今年7月に世界文化遺産に指定されることが決定的となった、百舌鳥・古市古墳群。大阪初の登録資産になるとあって地元では大きな盛り上がりを見せていますが、「浮かれているだけでいいのだろうか」とするのは、元全国紙社会部記者の新 恭さん。新さんは自身のメルマガ『国家権力&メディア一刀両断』にその理由を記しています。
世界遺産となる天皇陵の古墳が公開されない理由
ユネスコの諮問機関「イコモス」は、歴史的建造物や遺跡などの保存に関わる専門家たちの国際的なNGOだ。
現地調査を経てイコモスが「勧告」すると、ユネスコの世界遺産委員会で登録が決定される可能性は格段に高まる。
大阪府の「百舌鳥・古市古墳群」は、2007年の応募から12年を経て、ようやくそのお墨付きをもらった。この7月には世界文化遺産に指定される見通しだ。
堺市の「百舌鳥エリア」に仁徳天皇陵など23基、羽曳野市と藤井寺市にまたがる「古市エリア」に応神天皇陵など26基、合わせて49基。これら古墳群の歴史的価値については今さら言うまでもない。教科書でもおなじみだ。
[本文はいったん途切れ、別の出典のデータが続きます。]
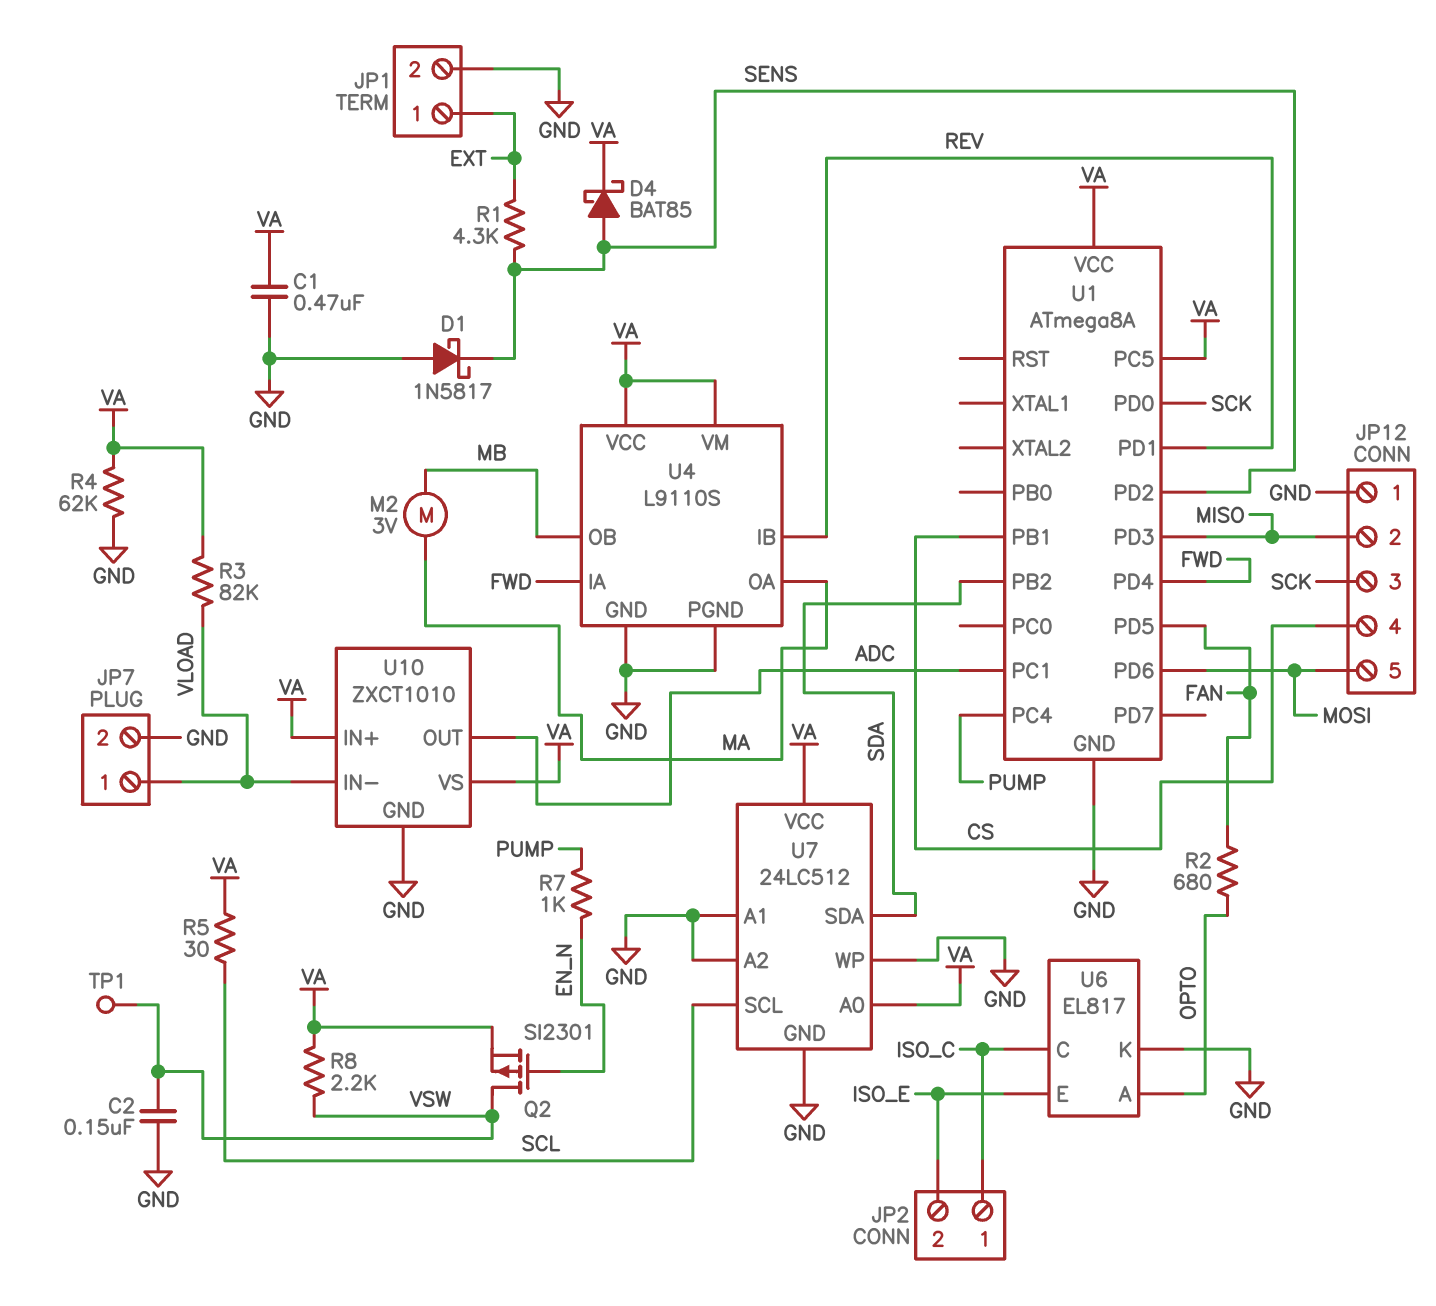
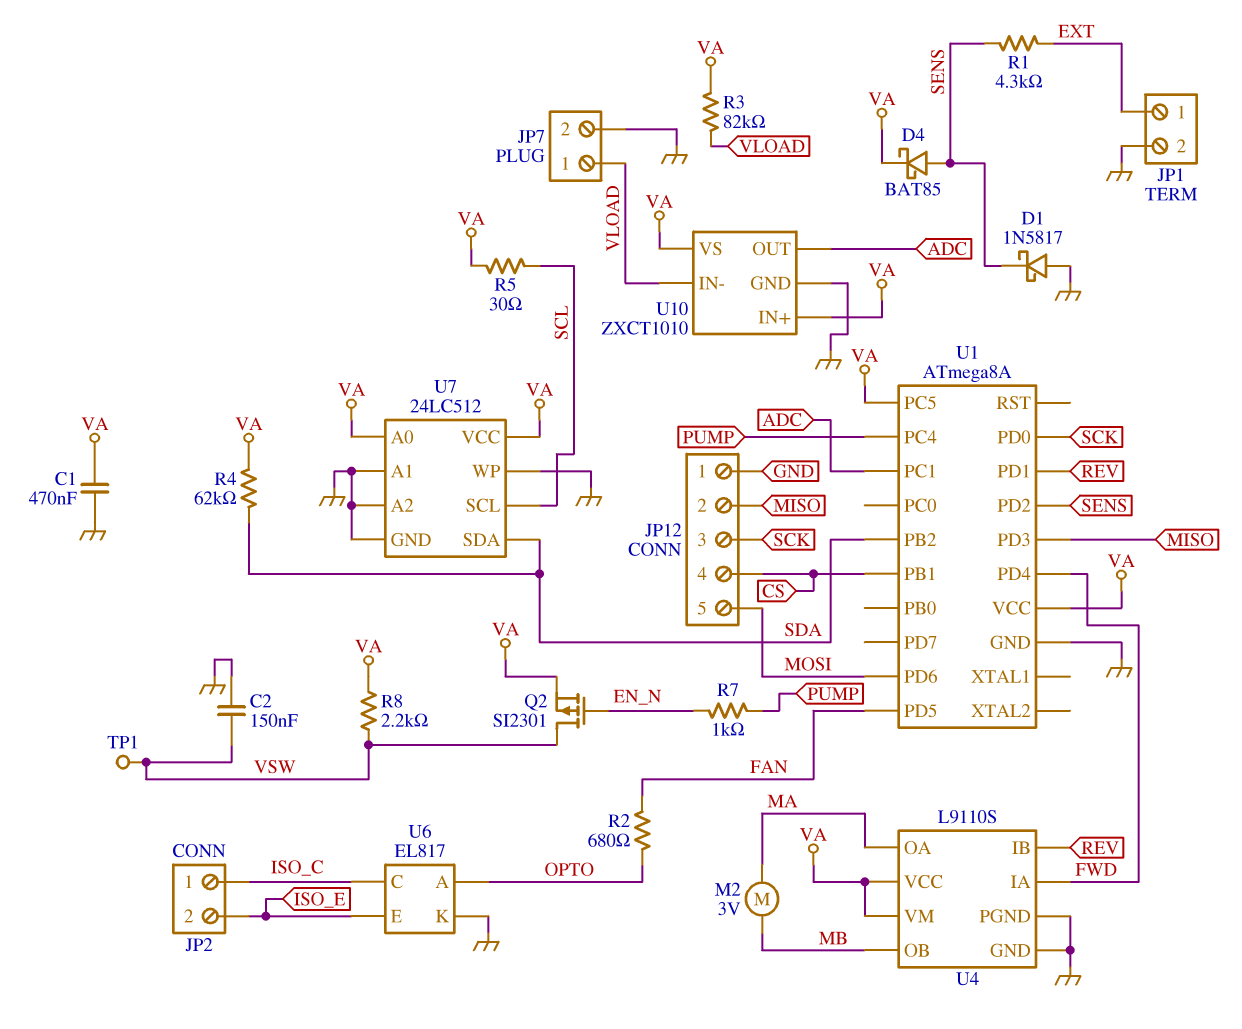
R4: 62k (GND, VA) -> 62k (SDA, VA)

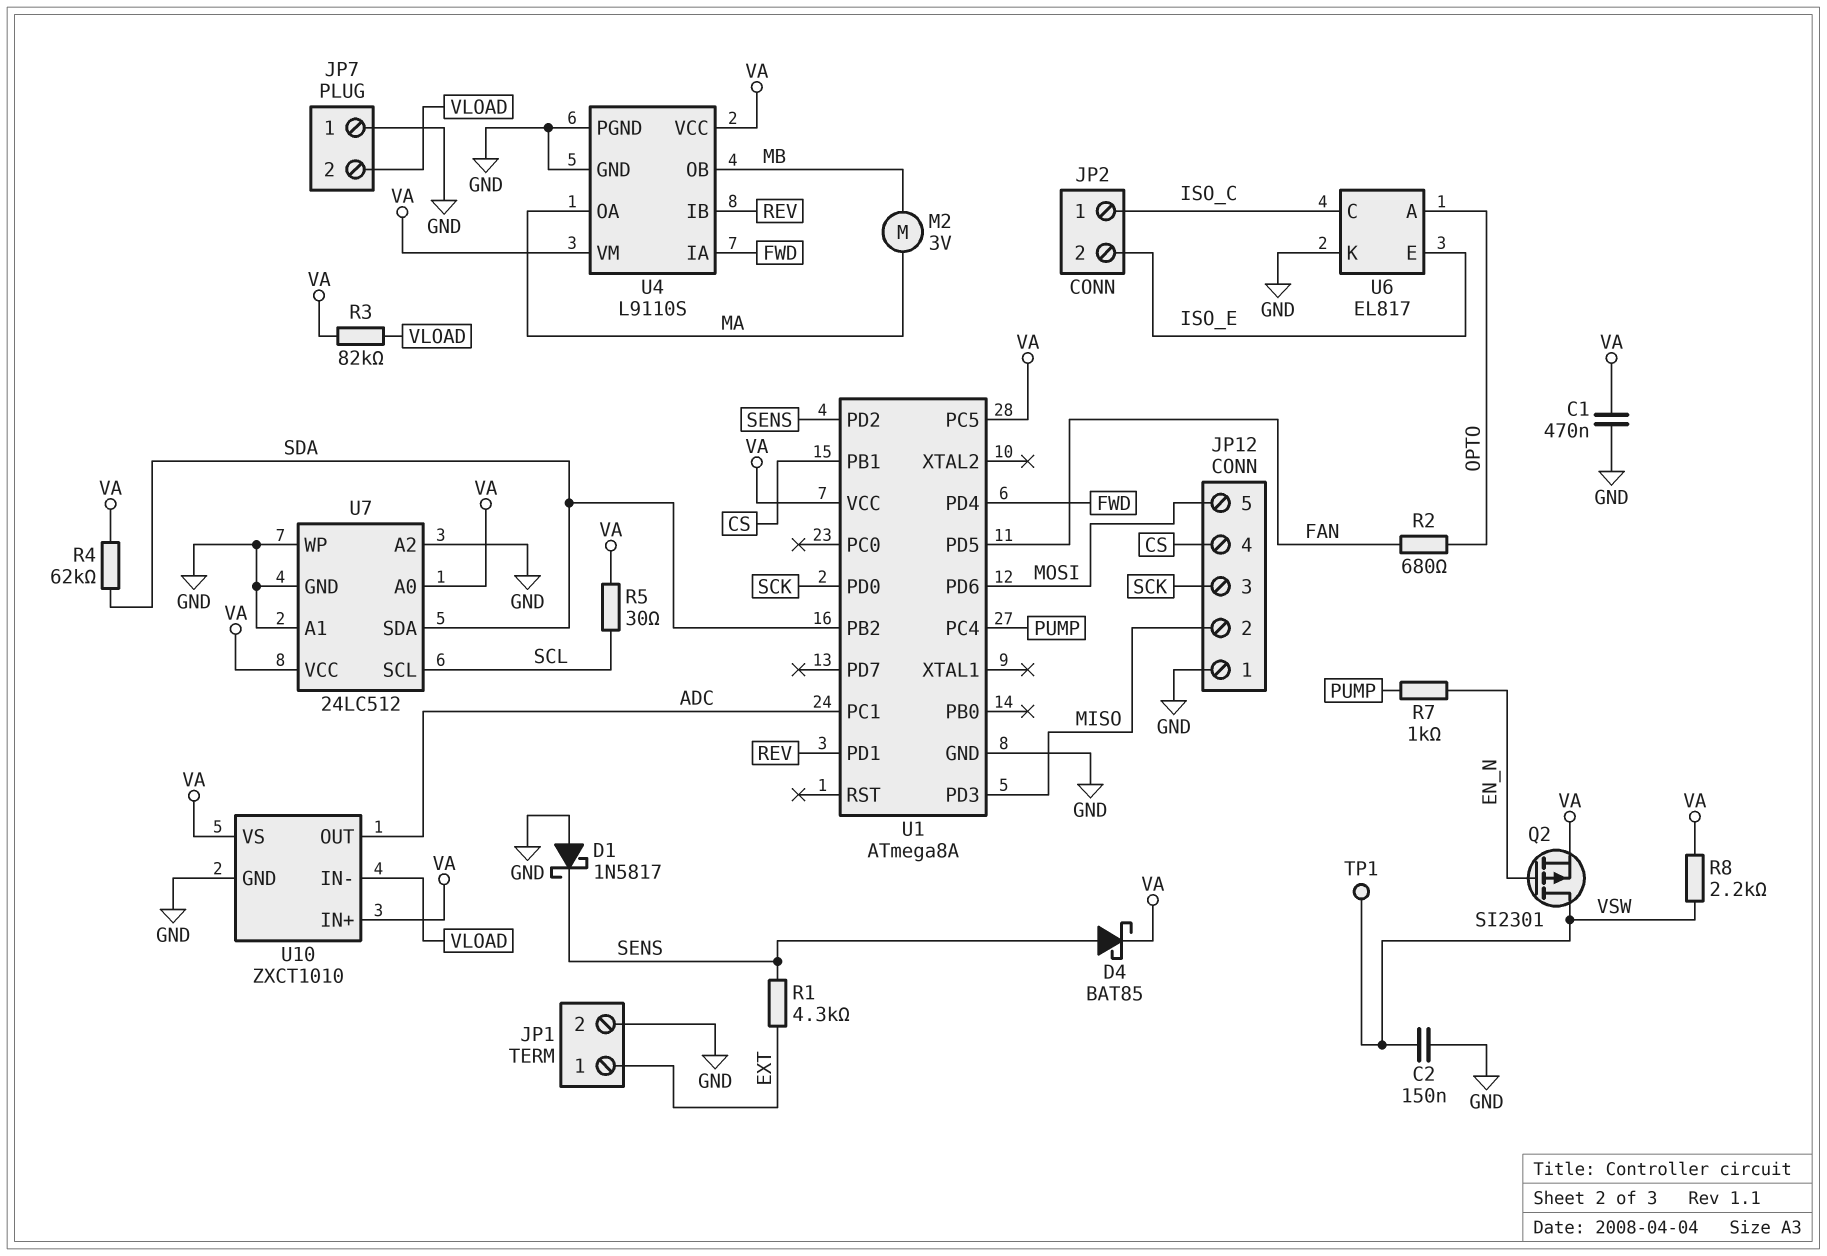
JP7 pin 1: VLOAD -> GND
JP7 pin 2: GND -> VLOAD

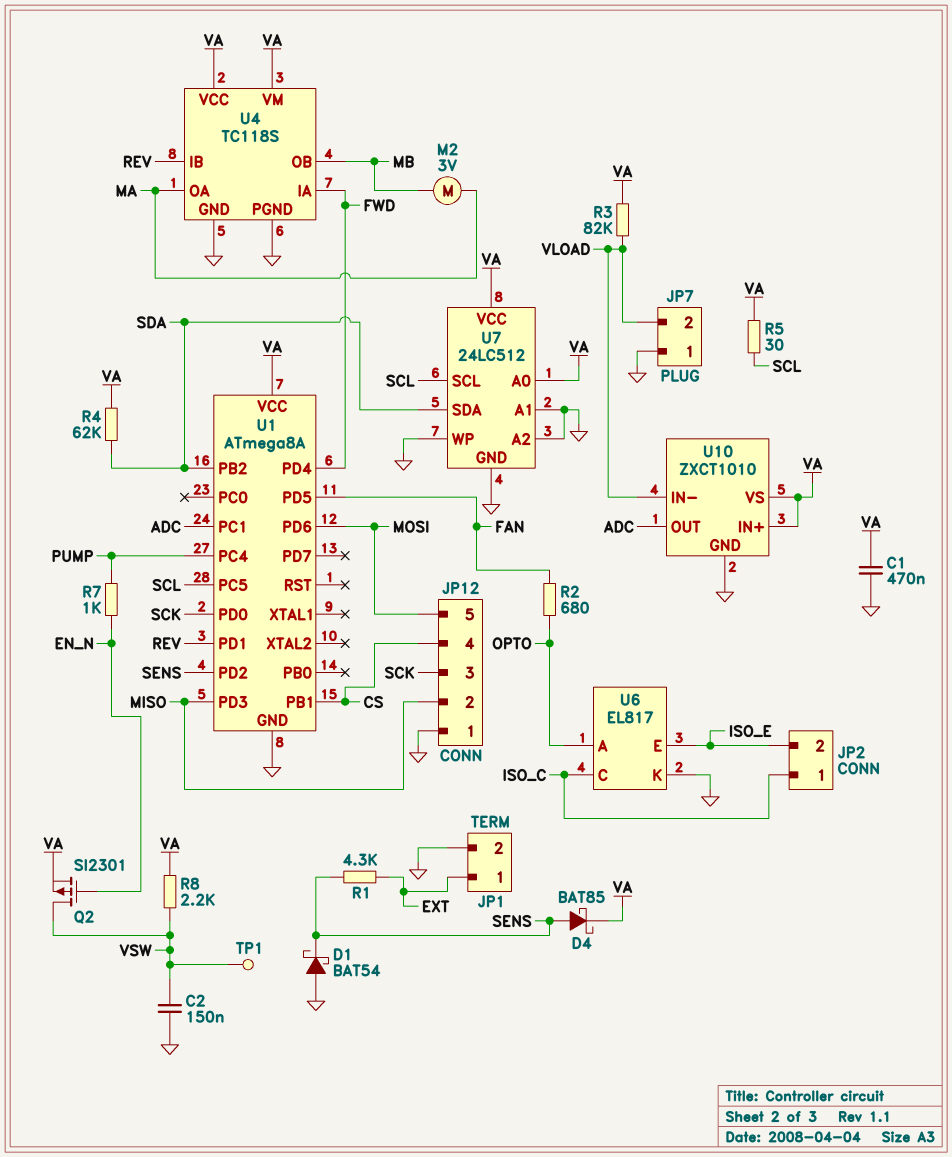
D1: schottky 1N5817 (A GND, K SENS) -> schottky BAT54 (A GND, K SENS)
U1 pin PC5: VA -> SCL
U4: L9110S -> TC118S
大阪府と三市の提案書には、「日本における国家形成過程を示すモニュメント…古墳文化という、独特な墳墓の築造に膨大なエネルギーを集中した他に類をみない特異な文化がかつて日本に存在したことを物語る遺産として、人類共通の普遍的な価値をもつ」とある。視察に訪れたイコモスのメンバーはこれを適切と認め、ユネスコに世界遺産登録を勧告した。
大阪に「世界遺産ブランド」をと長年にわたり運動してきた自治体、観光業の関係者、政治家たちは歓喜に沸いているにちがいない。しかし、浮かれているだけでいいのだろうか。
世界遺産ともなると、大勢の観光客が押し寄せる。巨大古墳はどんなものなのか。古代を想い胸をときめかせてやってくる人々が、がっかりして帰ることになりかねないのが現状である。
仁徳天皇陵、履中天皇陵など天皇の墓とされる古墳については、文化財保護法の適用外とされ、宮内庁によって、古墳への立ち入りや、公開、学術調査が厳しく制限されているからだ。
仁徳天皇陵とされてきた日本最大の前方後円墳に代表される数々の古墳は、江戸時代まで、庶民に身近な存在だった。
たとえば、農業には墳丘の林が燃料や肥料の供給源であり、古墳を取り巻く池は農業用水に利用された。大きな古墳の森林は人々のピクニックの場で、桜の季節には酒盛りも行われていたという。